Paul usually writes about technology, but he writes about travel too. He’s currently on a year-long road trip around the states. While on the road, he’s keeping an eye on the style of the places he visits. Read his previous dispatches from Boston, Phoenix, Wisconsin, and Southern California. Follow his other adventures on drivinginertia.com.
Charleston, South Carolina, the Crown Jewel of the South, the Holy City, the city where the Civil War began, is a stylish city. But it felt a lot like Cape Cod to me, just a few degrees of latitude south. I talked with two locals to get the inside scoop – Brigman, a Dappered reader, and Adam, a downtown resident.
The style of dress I saw in Charleston reminded me a lot of Cape Cod (Vineyard Vines polo shirts, Ralph Lauren, etc.). What sets Charleston apart? Is there a specific item of clothing or brand or look that is unique to Charleston?
Brigman: On any given summer day on Broad Street (the traditional line of demarcation between old-money Charleston and the “common folk” in the rest of the city) you can expect to see several lawyers and doctors going to lunch in seersucker suits or at least suit separates made of seersucker and another light fabric like linen. Bow ties are also commonplace in Charleston. Here, Southern Tide is a more popular brand of polo than either Ralph Lauren or Vineyard Vines – most of their polos feature various trophy fish as an embroidered logo.

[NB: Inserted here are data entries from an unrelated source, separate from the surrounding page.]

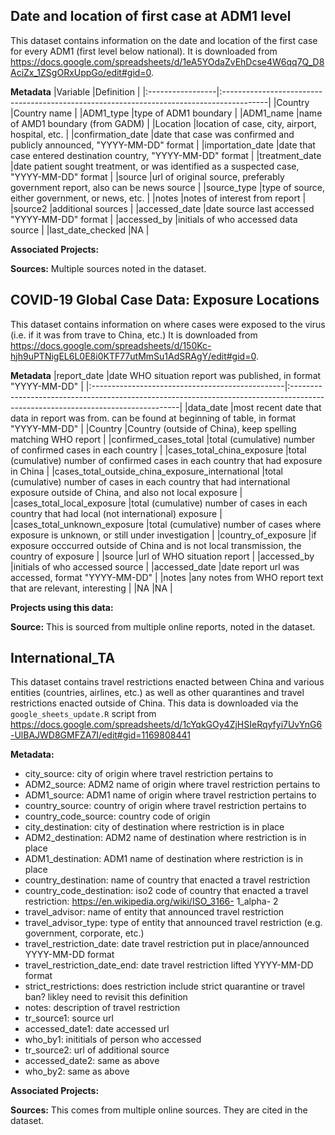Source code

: ## Date and location of first case at ADM1 level

This dataset contains information on the date and location of the first case for every ADM1 (first level below national). It is downloaded from https://docs.google.com/spreadsheets/d/1eA5YOdaZvEhDcse4W6qq7Q_D8AciZx_1ZSgORxUppGo/edit#gid=0.

**Metadata**
|Variable          |Definition                                                                                |
|:-----------------|:-----------------------------------------------------------------------------------------|
|Country           |Country name                                                                              |
|ADM1_type         |type of ADM1 boundary                                                                     |
|ADM1_name         |name of AMD1 boundary (from GADM)                                                         |
|Location          |location of case, city, airport, hospital, etc.                                           |
|confirmation_date |date that case was confirmed and publicly announced, "YYYY-MM-DD" format                  |
|importation_date  |date that case entered destination country, "YYYY-MM-DD" format                           |
|treatment_date    |date patient sought treatment, or was identified as a suspected case, "YYYY-MM-DD" format |
|source            |url of original source, preferably government report, also can be news source             |
|source_type       |type of source, either government, or news, etc.                                          |
|notes             |notes of interest from report                                                             |
|source2           |additional sources                                                                        |
|accessed_date     |date source last accessed "YYYY-MM-DD" format                                             |
|accessed_by       |initials of who accessed data source                                                      |
|last_date_checked |NA                                                                                        |


**Associated Projects:**

**Sources:** Multiple sources noted in the dataset.

## COVID-19 Global Case Data: Exposure Locations

This dataset contains information on where cases were exposed to the virus (i.e. if it was from trave to China, etc.) It is downloaded from https://docs.google.com/spreadsheets/d/150Kc-hjh9uPTNigEL6L0E8i0KTF77utMmSu1AdSRAgY/edit#gid=0.

**Metadata**
|report_date                                      |date WHO situation report was published, in format "YYYY-MM-DD"                                                                  |
|:------------------------------------------------|:--------------------------------------------------------------------------------------------------------------------------------|
|data_date                                        |most recent date that data in report was from. can be found at beginning of table, in format "YYYY-MM-DD"                        |
|Country                                          |Country (outside of China), keep spelling matching WHO report                                                                    |
|confirmed_cases_total                            |total (cumulative) number of confirmed cases in each country                                                                     |
|cases_total_china_exposure                       |total (cumulative) number of confirmed cases in each country that had exposure in China                                          |
|cases_total_outside_china_exposure_international |total (cumulative) number of cases in each country that had international exposure outside of China, and also not local exposure |
|cases_total_local_exposure                       |total (cumulative) number of cases in each country that had local (not international) exposure                                   |
|cases_total_unknown_exposure                     |total (cumulative) number of cases where exposure is unknown, or still under investigation                                       |
|country_of_exposure                              |if exposure occcurred outside of China and is not local transmission, the country of exposure                                    |
|source                                           |url of WHO situation report                                                                                                      |
|accessed_by                                      |initials of who accessed source                                                                                                  |
|accessed_date                                    |date report url was accessed, format "YYYY-MM-DD"                                                                                |
|notes                                            |any notes from WHO report text that are relevant, interesting                                                                    |
|NA                                               |NA                                                                                                                               |


**Projects using this data:**

**Source:** This is sourced from multiple online reports, noted in the dataset.

## International_TA

This dataset contains travel restrictions enacted between China and various entities (countries, airlines, etc.) as well as other quarantines and travel restrictions enacted outside of China. This data is downloaded via the `google_sheets_update.R` script from https://docs.google.com/spreadsheets/d/1cYqkGOy4ZjHSIeRqyfyi7UvYnG6-UlBAJWD8GMFZA7I/edit#gid=1169808441

<b>Metadata: </b> </br>
- city_source: city of origin where travel restriction pertains to
- ADM2_source: ADM2 name of origin where travel restriction pertains to
- ADM1_source: ADM1 name of origin where travel restriction pertains to
- country_source: country of origin where travel restriction pertains to
- country_code_source: country code of origin
- city_destination: city of destination where restriction is in place
- ADM2_destination: ADM2 name of destination where restriction is in place
- ADM1_destination: ADM1 name of destination where restriction is in place
- country_destination: name of country that enacted a travel restriction
- country_code_destination: iso2 code of country that enacted a travel restriction: https://en.wikipedia.org/wiki/ISO_3166- 1_alpha- 2
- travel_advisor: name of entity that announced travel restriction
- travel_advisor_type: type of entity that announced travel restriction (e.g. government, corporate, etc.)
- travel_restriction_date: date travel restriction put in place/announced YYYY-MM-DD format
- travel_restriction_date_end: date travel restriction lifted YYYY-MM-DD format
- strict_restrictions: does restriction include strict quarantine or travel ban? likley need to revisit this definition
- notes: description of travel restriction
- tr_source1: source url
- accessed_date1: date accessed url
- who_by1: inititials of person who accessed
- tr_source2: url of additional source
- accessed_date2: same as above
- who_by2: same as above

**Associated Projects:**

**Sources:** This comes from multiple online sources. They are cited in the dataset.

Adam: Charleston definitely has a coastal prep feel, but once you start to peel back the layers, you see a range of styles from traditional to urban hipster. I think the College of Charleston being right in the heart of downtown sets the city apart. It is a liberal arts college with a lot of creative young adults and that helps bring a positive and more progressive vibe to what can be a very traditional city. A look that you’ll see a lot of in Charleston is seersucker and bow ties.
How does the Folly Beach surf scene influence fashion?
Brigman: Folly Beach is an anomaly in Charleston. Of the three Charleston beaches (Folly, Sullivan’s Island, Isle of Palms) Folly is the only place that allows alcohol on the beach. It also has the best surf breaks of the three. There is an element of hippie and hipster style in Charleston, mostly College of Charleston students, and the atmosphere on Folly attracts many of that vein. I surf, and usually dress the part when I go to Folly with board shorts and a t-shirt. However, I’d never go out downtown in the same clothes, like I’ve seen in San Diego.
Adam: The Folly Beach scene brings a more informal and freestyle approach to fashion here in Charleston. The surfer vibe is a bit more low key than in California, because the waves here aren’t as constant and reliable as Cali. There is a pretty strong Kiteboarding scene here.
Does the college scene make Charleston a more casual city or is there something else at play? In Savannah, I saw a lot of lightweight suits and more formal attire … but the population felt a lot older. I didn’t see that level of formal dress in Charleston as prevalent.
Brigman: Tourists often cling to King and Meeting Streets in the area between Marion Square and Market Street … which also happens to be where the College of Charleston is located. In that area, formal attire is less commonplace as most stores/restaurants cater to students and tourists. With the exception of the fraternity/sorority scene, CofC students have typical casual college style. On the upper end of King Street, there’s a rapidly growing number of bars and restaurants that attract more of the young professional group.
Adam: Yes, I would say that the CofC does help make Charleston more of a causal city. Although, Savannah does have SCAD there, but I’m not sure how integrated they are into the city. Also, there are probably more young professionals working right in the heart of Savannah. In Charleston, downtown is mostly retail and restaurants so the young professionals mainly work in the surrounding cities and not right downtown.
If you’re going out with friends on a Friday, what do you wear?
Brigman: If I go downtown, I almost always wear long sleeves unless it’s the middle of summer, in which case I’ll wear a polo. Ralph Lauren Oxfords and pleated shorts with boat shoes is a common look during the day, and I prefer coupling an Oxford with dark rinse jeans and driving loafers at night. In the winter, l’ll throw on a tweed jacket and knit tie. Suits aren’t extremely common outside of the fine dining establishments downtown. I attribute this to the heat.
Adam: I don’t get out as much as I would like since I’m in the process of getting our company (an industrial design firm) off the ground. I prefer to dress up rather than down. You can’t go wrong with a pair of chinos, solid polo and shoes that have a pop of color.